De acordo com Moraes, durante seu voto, as ações de Marielle, na época, estavam “peitando” os interesses de milicianos e o crime evidencia “um episódio de violência política de gênero” para “interromper a atuação de uma mulher”.
“É uma mulher pobre e preta que ousou. E ela foi de encontro aos interesses de milicianos homens e brancos”, defendeu Moraes.
Violência de gênero
No voto, a ministra Cármen Lúcia citou que o julgamento a afetou psicológica e espiritualmente. Também se referiu como “soberba” achar que matar uma mulher negra e periférica poderia passar impune e ressaltou a questão de gênero presente no caso.
“Somos quase, muito parecidas com sujeitos de direito, mas ainda não temos a integridade de reconhecimento pleno. Então, matar uma de nós é muito mais fácil. Matar fisicamente, matar moralmente, matar profissionalmente. É muito mais fácil.
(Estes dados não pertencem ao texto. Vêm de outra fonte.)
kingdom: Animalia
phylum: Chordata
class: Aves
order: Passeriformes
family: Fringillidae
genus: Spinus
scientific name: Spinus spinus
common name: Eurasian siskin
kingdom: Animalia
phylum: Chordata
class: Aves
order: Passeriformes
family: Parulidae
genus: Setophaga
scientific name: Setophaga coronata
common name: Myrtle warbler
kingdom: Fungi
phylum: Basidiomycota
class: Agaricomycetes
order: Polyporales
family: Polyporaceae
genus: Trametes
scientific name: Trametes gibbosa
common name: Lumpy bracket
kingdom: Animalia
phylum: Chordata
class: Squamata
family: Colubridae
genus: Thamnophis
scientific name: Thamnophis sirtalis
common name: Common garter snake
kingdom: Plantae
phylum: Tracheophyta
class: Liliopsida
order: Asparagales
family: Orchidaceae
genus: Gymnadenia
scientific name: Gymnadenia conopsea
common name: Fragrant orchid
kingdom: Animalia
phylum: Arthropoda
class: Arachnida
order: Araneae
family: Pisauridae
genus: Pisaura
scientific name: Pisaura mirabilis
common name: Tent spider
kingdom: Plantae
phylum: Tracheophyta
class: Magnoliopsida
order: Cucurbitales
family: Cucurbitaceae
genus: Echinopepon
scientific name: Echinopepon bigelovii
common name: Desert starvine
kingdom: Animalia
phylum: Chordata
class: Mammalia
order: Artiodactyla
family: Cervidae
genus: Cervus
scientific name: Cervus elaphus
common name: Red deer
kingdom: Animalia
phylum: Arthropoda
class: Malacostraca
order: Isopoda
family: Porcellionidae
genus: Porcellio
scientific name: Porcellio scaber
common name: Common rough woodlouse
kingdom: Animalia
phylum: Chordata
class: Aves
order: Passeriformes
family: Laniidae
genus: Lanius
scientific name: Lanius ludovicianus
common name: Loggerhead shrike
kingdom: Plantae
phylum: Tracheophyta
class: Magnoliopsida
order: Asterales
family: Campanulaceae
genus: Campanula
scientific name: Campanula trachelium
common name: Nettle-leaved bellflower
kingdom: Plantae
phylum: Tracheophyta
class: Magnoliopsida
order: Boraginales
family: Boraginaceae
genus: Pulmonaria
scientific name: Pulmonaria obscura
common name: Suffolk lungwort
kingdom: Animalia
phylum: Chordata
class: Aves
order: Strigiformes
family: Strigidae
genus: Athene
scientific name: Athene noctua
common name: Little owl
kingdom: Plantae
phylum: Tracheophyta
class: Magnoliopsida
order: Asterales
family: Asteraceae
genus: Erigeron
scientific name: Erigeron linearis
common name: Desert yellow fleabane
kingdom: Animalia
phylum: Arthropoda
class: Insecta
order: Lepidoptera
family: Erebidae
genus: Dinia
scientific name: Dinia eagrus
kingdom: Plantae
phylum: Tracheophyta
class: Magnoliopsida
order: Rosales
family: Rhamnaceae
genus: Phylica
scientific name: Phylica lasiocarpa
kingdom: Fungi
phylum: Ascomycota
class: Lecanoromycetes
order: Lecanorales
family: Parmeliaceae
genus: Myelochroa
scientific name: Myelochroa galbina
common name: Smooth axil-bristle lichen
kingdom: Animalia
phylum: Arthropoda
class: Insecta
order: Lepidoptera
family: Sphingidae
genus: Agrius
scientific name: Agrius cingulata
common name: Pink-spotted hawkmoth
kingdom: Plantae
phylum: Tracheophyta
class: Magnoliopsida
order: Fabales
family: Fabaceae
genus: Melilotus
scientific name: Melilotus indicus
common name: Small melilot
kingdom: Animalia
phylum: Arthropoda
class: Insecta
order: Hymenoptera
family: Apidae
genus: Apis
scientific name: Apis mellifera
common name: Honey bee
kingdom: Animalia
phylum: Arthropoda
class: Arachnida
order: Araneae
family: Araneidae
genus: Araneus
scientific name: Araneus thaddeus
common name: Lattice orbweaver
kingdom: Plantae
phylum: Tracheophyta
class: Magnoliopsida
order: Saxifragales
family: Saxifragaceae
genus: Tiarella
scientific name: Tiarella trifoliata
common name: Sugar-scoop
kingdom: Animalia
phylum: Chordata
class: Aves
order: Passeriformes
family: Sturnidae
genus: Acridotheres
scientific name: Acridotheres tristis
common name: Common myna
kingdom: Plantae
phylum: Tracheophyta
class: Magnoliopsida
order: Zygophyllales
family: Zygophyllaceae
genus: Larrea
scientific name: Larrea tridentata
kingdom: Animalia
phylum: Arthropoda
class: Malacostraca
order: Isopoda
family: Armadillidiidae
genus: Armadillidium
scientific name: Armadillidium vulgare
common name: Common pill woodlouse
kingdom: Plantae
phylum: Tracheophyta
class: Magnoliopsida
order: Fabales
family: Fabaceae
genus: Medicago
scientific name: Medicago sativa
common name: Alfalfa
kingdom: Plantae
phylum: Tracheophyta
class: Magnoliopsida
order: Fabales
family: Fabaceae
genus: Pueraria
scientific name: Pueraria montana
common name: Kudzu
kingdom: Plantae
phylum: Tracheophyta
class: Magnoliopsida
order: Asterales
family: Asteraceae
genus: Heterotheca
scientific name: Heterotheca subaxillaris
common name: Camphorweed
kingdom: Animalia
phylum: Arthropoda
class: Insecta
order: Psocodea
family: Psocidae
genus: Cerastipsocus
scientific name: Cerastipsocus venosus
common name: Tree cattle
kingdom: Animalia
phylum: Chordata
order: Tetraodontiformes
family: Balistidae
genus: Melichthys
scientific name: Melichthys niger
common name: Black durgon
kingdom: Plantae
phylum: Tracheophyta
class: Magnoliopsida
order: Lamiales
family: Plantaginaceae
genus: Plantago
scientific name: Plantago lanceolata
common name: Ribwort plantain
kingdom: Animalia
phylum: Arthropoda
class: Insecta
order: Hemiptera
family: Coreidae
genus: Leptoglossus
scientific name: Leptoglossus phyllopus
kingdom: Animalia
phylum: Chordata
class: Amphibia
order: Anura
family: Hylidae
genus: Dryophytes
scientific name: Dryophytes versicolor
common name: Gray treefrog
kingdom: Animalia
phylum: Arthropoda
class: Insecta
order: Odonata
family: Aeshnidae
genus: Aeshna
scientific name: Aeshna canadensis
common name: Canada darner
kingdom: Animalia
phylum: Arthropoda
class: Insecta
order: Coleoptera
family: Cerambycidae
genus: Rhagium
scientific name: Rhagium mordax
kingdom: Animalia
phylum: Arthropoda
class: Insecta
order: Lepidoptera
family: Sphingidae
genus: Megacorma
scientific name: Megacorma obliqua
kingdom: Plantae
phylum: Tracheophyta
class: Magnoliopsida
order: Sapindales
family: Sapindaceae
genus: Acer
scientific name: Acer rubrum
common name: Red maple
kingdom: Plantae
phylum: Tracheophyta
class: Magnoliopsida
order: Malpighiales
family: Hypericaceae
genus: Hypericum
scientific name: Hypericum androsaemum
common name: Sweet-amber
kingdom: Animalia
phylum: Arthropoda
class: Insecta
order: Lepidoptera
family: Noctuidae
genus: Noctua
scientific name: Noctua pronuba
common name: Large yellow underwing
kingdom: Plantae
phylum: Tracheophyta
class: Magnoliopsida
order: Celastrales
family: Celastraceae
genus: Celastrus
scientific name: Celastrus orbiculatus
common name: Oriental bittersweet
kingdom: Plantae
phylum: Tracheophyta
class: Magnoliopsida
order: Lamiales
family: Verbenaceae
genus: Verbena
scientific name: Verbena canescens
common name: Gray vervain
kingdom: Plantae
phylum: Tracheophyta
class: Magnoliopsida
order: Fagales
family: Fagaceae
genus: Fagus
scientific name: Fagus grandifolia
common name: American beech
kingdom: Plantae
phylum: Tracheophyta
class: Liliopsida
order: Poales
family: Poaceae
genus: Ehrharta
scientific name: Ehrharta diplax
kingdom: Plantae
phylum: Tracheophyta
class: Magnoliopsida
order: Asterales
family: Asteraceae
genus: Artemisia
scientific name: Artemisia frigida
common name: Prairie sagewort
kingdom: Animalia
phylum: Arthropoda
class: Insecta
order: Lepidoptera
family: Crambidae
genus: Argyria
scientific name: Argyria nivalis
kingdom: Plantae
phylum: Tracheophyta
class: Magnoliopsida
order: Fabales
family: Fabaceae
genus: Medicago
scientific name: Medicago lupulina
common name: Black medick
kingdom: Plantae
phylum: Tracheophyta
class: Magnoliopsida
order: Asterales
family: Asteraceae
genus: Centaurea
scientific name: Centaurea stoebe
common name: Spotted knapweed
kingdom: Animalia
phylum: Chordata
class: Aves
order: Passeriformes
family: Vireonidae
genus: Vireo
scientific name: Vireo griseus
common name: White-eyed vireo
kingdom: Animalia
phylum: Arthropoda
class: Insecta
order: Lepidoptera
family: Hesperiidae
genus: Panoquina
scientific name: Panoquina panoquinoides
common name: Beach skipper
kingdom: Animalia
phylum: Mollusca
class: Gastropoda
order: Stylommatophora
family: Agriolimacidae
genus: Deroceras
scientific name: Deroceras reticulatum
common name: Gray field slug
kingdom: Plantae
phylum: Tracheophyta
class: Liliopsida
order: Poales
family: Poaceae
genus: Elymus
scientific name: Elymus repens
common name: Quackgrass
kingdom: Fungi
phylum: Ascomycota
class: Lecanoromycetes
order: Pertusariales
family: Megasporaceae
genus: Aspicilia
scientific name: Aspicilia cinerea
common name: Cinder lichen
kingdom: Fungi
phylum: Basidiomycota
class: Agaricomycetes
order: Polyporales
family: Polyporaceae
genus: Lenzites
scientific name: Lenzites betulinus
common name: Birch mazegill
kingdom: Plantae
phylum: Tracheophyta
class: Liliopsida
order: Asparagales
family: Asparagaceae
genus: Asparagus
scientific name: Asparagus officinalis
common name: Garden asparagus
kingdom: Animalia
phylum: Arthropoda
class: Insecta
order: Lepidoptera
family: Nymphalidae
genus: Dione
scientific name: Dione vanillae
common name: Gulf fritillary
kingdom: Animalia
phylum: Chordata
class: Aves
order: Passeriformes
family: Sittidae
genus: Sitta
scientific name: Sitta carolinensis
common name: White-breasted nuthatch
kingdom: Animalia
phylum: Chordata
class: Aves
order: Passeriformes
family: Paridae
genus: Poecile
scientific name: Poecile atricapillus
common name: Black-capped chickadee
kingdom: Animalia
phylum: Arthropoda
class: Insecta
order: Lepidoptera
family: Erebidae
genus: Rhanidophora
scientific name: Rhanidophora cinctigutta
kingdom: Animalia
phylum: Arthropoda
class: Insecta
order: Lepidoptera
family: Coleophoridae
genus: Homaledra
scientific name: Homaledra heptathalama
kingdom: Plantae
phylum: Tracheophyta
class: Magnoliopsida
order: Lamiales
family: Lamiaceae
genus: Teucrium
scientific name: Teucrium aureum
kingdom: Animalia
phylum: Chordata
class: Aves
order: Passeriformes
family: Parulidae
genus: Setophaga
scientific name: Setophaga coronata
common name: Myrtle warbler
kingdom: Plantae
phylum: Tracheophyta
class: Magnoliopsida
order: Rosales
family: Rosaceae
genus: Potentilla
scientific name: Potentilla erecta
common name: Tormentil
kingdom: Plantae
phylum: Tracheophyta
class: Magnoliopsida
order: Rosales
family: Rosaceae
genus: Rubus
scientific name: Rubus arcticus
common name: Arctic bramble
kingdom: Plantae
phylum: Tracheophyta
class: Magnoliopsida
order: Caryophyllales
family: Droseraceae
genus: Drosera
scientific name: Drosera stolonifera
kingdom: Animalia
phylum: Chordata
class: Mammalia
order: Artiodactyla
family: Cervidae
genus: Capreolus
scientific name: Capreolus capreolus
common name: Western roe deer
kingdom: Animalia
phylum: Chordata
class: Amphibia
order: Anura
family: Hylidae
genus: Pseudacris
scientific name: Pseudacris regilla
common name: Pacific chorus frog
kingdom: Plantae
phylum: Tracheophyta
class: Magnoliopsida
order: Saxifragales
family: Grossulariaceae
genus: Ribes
Continua sendo”, declarou a atualmente única ministra mulher do STF.
Cármen Lúcia afirmou que as mortes de Marielle e Anderson são uma “ferida que não tem cura”, mas que a condenação vem como uma resposta democrática. “O que não se conseguiu foi, ainda, assassinar o processo democrático e nem matar a resistência imperativa que se põe para que a falência institucional não predomine e que se recupere o país desse quadro”, disse.
Conflitos por controle territorial
Segundo a acusação da PGR, apresentada na terça-feira (24), Marielle foi morta por ter se tornado um obstáculo político aos interesses econômicos e eleitorais dos irmãos Brazão, especialmente no que diz respeito à exploração imobiliária ilegal e ao controle territorial por milícias na Zona Oeste.

“Por questões ideológicas, Marielle pretendia impulsionar projetos habitacionais voltados aos segmentos populacionais de menor renda, de forma sustentável, o que contrariava os interesses dos irmãos Domingos e João Francisco”, afirmou o vice-procurador-geral da República, Hindenburgo Chateaubriand.
A denúncia foi aceita pelo STF em 2024, quando os acusados se tornaram réus na Corte. A acusação tem como um dos principais pilares a colaboração premiada do ex-policial Ronnie Lessa, que foi condenado a cumprir 78 anos e 9 meses de prisão pela execução do crime.
Julgamento
O segundo e último dia do julgamento sobre o assassinato da ex-vereadora do Rio de Janeiro e de seu motorista, em março de começou nesta manhã. Durante a terça-feira (24), foi feita a acusação da PGR (Procuradoria-Geral da República) e a sustentação de defesa dos acusados.